A firewall constructed of Corobrik’s clay face bricks protected a warehouse from being consumed by a devastating industrial fire.
When an industrial fire broke out at the Sun Oil warehouse in Mobeni, south of Durban, on 26 March, a 6m high firewall constructed of Corobrik’s clay face bricks prevented the blaze from spreading to the adjacent Kansai Plascon warehouse.
Following a post-fire inspection, Wayne Usher from Walker Smith Architects explains that firewalls are commonly used to divide buildings into smaller areas or, as in this instance, to separate buildings on different sites to prevent the spread of fire. “This is particularly important where there is no building line and it is permitted to build right up to your boundary,” he says.
Fire walls can be built from hollow concrete blocks, cement bricks or clay bricks, with ratings from 30 minutes, which is typically a single-skin brick wall of 110mm, to up to 120 minutes, usually a double-skin skin brick wall of 230mm, as in this case.
“I believe one of the main reasons this wall withstood the intense fire for six hours without failing was that it was constructed from clay brick due to them being fired in a kiln at temperatures well over 1 000°C,” says Usher.
He notes that in this instance, the wall is leaning post-fire because the mortar used to bind the bricks has degenerated in the fire, not because of any failing of the bricks. In fact, the section of the wall can be rebuilt using the same bricks.
“The incombustible qualities aside, clay brick plays its environmental part so well, assuring no release of volatile organic compounds or toxic fumes under fire conditions,” adds Peter Kidger, director of marketing at Corobrik.
It is in intense fire conditions like these where the fire resistant qualities of clay brickwork really come to the fore, illustrating why it is ideal for the construction of fire walls.

[Data entries]
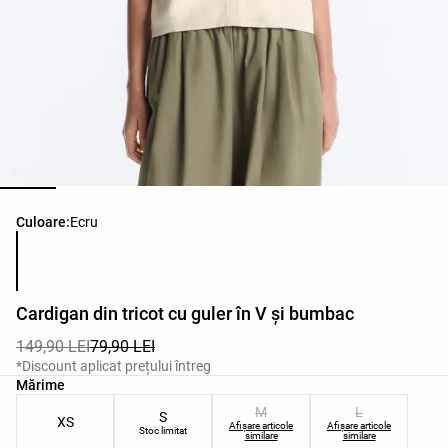
Lista de culori ale produsului
Culoare:
Ecru
Cardigan din tricot cu guler în V și bumbac
149,90 LEI
79,90 LEI
*Discount aplicat prețului întreg
Lista de mărimi ale produsului
Mărime
M
L
S
XS
Afișare articole
Afișare articole
Stoc limitat
similare
similare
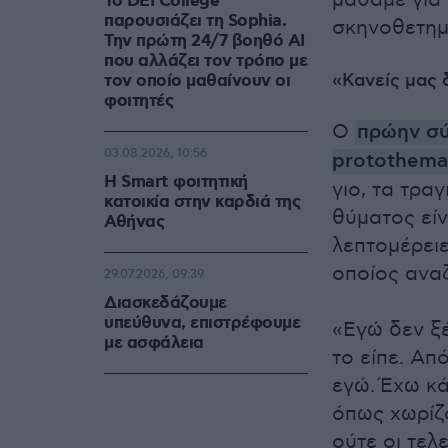
μάθαμε για 
Το DEI College
παρουσιάζει τη Sophia.
σκηνοθετημ
Την πρώτη 24/7 βοηθό AI
που αλλάζει τον τρόπο με
«Κανείς μας 
τον οποίο μαθαίνουν οι
φοιτητές
Ο
πρώην σύ
03.08.2026, 10:56
protothema
Η Smart φοιτητική
γιο, τα τρα
κατοικία στην καρδιά της
θύματος είν
Αθήνας
λεπτομέρει
οποίος αναζ
29.07.2026, 09:39
Διασκεδάζουμε
υπεύθυνα, επιστρέφουμε
«Εγώ δεν ξέ
με ασφάλεια
το είπε. Απ
εγώ.
Έχω κά
όπως χωρίζο
ούτε οι τελ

**REQUIRED ACTION A**.
According to the firewall article, for how long did the wall withstand the fire without failing?
**REQUIRED ACTION B**.
Quote the part of the firewall article that opens with the words containing "Fire walls can" and closes with "in this case.".
These items are separate material and are not part of the firewall article.

**ANSWER A**.
Six hours.

**ANSWER B**.
Fire walls can be built from hollow concrete blocks, cement bricks or clay bricks, with ratings from 30 minutes, which is typically a single-skin brick wall of 110mm, to up to 120 minutes, usually a double-skin skin brick wall of 230mm, as in this case.